I own an iPad Pro for reference. I should have been more
Clear: while the iPad can do some of those things and certainly the hardware is good enough, iOS dowsnt fit my use case well (doing lots of things at once).
I'm with you, but we have to remember that most people including most "pros" meaning working professionals do not do coding. For 95% of working professionals, the iPad may actually be more than enough.
Right. My use case is probably not the average one. I suppose if I did a lot of just emails and word processing/web browsing it would work. But it kind of defeats the purpose of all that horsepower.
Until Apple puts its own pro applications (like final cut) on the iPad, it’s not a real pro machine in my view. If it’s so “pro” then make your own apps work on it!
It always takes a few decades for UIs to catch up with new hardware. We still don't really understand how to design touch UIs yet. We basically just squish WIMP interfaces a little so you can fat finger them. There has been no radical reimaging of UI toolkits for touch yet.
The software industry is so crippled by finance thinking right now anyway, everything research-y moves extra slow anyway. We're in the second dark age of UI.
People are doing weird pointless stuff in VR UI right now, so I think that might be where the ideas get worked out. That's how it worked before, we got out of the WIMP stagnation because a whole new paradigm (hypertext) emerged.
I'm not sure why you'd expect a radical reimagining of UI for touch. Touch UIs look largely the same as WIMP UIs because there isn't a radically better way of presenting information and affordances on a screen.
Have you interacted with many professional UI designers? They almost universally have no time, they are forced to rush out mediocre work on a strict timetable.
I have a design background myself, and frankly, you're not going to do much better for flat screen-based UIs than buttons, scrubbers, tables, lists, scrollviews, etc. This has little to do with touch, and everything to do with 2D design for screens. Better/worse design will depend on how these idioms are used/organized, rather than a radical rethink of those idioms.
That's not to say there aren't good undiscovered idioms for 2D UIs, but there's no shortage of designers trying to find them, especially outside of their dayjob. Designers love trying to invent new and novel ways to interact.
It is, however, actually an advantage for touch UIs that they aren't radically different from WIMP, because users don't have to learn a completely different UI, at least in terms of visual organization/affordance.
You can also bet the Apple designers/engineers who were prototyping iOS UI idioms before the iPhone was released explored a range of different idioms, and they continue to do so.

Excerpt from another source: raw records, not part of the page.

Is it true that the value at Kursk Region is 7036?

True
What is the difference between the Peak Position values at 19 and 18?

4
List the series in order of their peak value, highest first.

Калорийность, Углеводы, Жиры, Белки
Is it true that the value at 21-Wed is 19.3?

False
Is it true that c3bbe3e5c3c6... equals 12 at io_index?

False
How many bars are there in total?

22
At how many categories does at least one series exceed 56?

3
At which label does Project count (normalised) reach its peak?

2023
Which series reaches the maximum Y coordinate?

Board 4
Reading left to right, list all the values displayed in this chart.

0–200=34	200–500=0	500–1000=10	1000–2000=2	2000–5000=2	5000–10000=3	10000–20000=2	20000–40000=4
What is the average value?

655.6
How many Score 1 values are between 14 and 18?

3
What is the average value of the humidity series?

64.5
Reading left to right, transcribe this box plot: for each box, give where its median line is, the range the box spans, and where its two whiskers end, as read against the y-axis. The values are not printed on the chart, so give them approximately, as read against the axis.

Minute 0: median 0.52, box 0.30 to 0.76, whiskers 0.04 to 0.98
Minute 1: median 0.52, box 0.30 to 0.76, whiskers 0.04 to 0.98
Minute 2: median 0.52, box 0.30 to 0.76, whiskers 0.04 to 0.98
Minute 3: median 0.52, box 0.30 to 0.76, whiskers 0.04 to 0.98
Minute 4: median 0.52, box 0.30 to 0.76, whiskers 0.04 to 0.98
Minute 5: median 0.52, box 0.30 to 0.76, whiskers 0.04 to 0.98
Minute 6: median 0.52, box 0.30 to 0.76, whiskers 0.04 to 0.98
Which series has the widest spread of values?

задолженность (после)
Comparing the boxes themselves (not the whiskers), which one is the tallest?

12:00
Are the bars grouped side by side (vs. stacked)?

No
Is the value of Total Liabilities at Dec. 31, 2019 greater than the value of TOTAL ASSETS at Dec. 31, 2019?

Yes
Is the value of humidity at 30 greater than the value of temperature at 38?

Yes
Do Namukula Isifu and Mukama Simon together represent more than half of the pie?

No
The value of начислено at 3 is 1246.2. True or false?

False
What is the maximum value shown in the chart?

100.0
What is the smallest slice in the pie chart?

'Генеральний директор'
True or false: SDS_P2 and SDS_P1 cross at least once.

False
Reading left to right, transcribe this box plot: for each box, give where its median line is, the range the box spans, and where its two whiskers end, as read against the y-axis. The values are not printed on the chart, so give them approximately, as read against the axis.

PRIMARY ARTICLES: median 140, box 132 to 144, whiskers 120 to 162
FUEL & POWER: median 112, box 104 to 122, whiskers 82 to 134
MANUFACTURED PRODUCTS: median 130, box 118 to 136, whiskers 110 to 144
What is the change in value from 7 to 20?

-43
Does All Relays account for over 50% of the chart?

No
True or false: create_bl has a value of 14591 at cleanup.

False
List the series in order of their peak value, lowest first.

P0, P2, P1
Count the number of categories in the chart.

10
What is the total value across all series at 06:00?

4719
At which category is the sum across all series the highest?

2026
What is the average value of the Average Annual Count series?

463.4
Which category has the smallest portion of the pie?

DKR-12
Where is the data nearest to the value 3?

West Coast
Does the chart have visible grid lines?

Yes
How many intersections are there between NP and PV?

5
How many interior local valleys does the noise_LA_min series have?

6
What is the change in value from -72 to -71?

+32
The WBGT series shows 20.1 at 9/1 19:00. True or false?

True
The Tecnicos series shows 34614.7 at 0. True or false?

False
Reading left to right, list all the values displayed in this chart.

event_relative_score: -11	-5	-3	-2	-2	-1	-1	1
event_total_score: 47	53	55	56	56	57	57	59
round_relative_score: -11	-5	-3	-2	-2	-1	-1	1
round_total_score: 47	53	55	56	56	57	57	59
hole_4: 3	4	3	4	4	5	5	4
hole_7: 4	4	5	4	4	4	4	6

It works fine for me besides having the right software. The multitasking actually works in my favor; I am more focused on the iPad and organize things differently (less messy) because I know multitasking is bad & buggy (switching between terminal programs and browsers often have buggy side effects, so I make sure I have what I need before I use the terminal and then only use the terminal until I'm done). It is far from perfect, but the Windows updates (how do they get away with it) and low battery life of laptops are worth it for most of my work.